Disclaimer: This is for informational purposes only. This is not legal advice. Please, consult an attorney before taking any legal action on a foreclosure or eviction.
Foreclosure in Utah is known for its relative efficiency, with the entire process typically taking about five months. Both judicial and non-judicial foreclosures are possible in Utah, but non-judicial foreclosures are more common.
In Utah, foreclosures usually don’t go through the courts. However, they still take about 142 days, which is much slower than in many other states where foreclosures are primarily non-judicial, such as Georgia , Michigan , Mississippi , Missouri , Virginia , and Wyoming .
During the pre-foreclosure period in Utah, the lender initiates the foreclosure process by recording a notice of default with the county recorder and mailing a copy to the borrower. The borrower then has three months to rectify the default before the property is sold at public auction.
In Utah, foreclosures are usually done without going to court because it’s quicker and simpler. This process works when the mortgage has a special clause that lets the lender sell the property directly. But if this clause isn’t in the mortgage, then the foreclosure has to go through the court system.
This court-based method, known as judicial foreclosure, takes longer and is more complicated because it involves legal hearings and gives the borrower a chance to challenge the foreclosure. This court process is used to make sure everything is done legally when the mortgage doesn’t have the clause for a quicker foreclosure.
In Utah’s foreclosure process, after the notice of default is recorded, the sale notice is posted on the property at least 20 days preceding the sale. This makes sure people know about the upcoming sale. The notice is also published in a local newspaper weekly for three weeks and mailed to the borrower no less than 20 days before the sale date.
The actual sale is a public auction at the county courthouse, where anyone including the lender can bid. The highest bidder gets the property. What happens when the property is sold for an amount that’s greater than what’s left of the mortgage plus all foreclosure costs? The borrower is entitled to receive the difference between the sale price and all sums due under the mortgage (plus foreclosure costs).
An alternative to foreclosure in Utah is selling your mortgage note to a reputable note buyer. This option can provide immediate financial relief and avoid the lengthy and stressful foreclosure process.
The Utah Reverse Mortgage Act doesn’t give the borrower in a non-judicial foreclosure the right to post-sale redemption. This means the borrower cannot reclaim the property once the foreclosure sale is complete. Where the foreclosure is judicial, the court may determine the length of the post-sale redemption period.
Utah allows for deficiency judgments, where the borrower is liable for the difference between the sale price and the mortgage balance.
Utah does not offer specific state-level foreclosure protections or programs beyond the standard judicial and non-judicial processes. Borrowers may need to seek external assistance or legal counsel to navigate the foreclosure process.

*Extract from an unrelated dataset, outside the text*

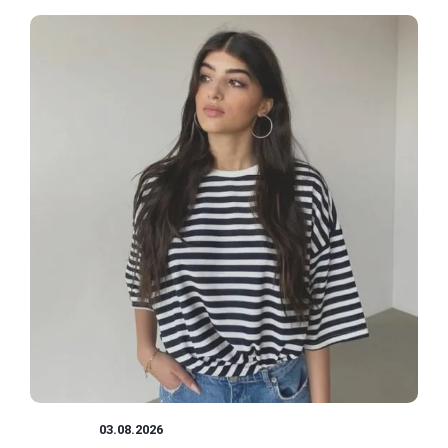
BLUZKI
03.08.2026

We examine Utah’s foreclosure methods in relation to other states, specifically looking at differences in notice periods, associated costs, and how they affect credit scores.
In Utah, the foreclosure process includes a requirement to publish a sale notice at least 20 days before the auction. This duration is shorter compared to many other states, including: Alabama , Alaska , Arizona , California , Colorado , Hawaii , Idaho, Massachusetts , Montana , Nevada , New Hampshire , North Carolina , Oregon , Rhode Island , Washington , and West Virginia .
Foreclosure costs in Utah, which encompass legal fees, publication costs, and other related expenses, range between $1,500 and $5,000. These costs can vary depending on the complexity of the foreclosure process but are typically within a range that is consistent with what is observed in other states.
A foreclosure typically leads to a significant decrease in the homeowner’s credit score, often by 100 points or more. This negative impact, common across all states including Utah, remains on the credit report for seven years but becomes less impactful over time with responsible credit management.
Before carrying out foreclosure in Utah, you must understand its judicial and non-judicial processes and the rights and protections afforded to borrowers. Selling a mortgage note can be a viable alternative to avoid foreclosure. Being aware of these details can help homeowners and investors effectively manage or invest in properties within the foreclosure landscape in Utah.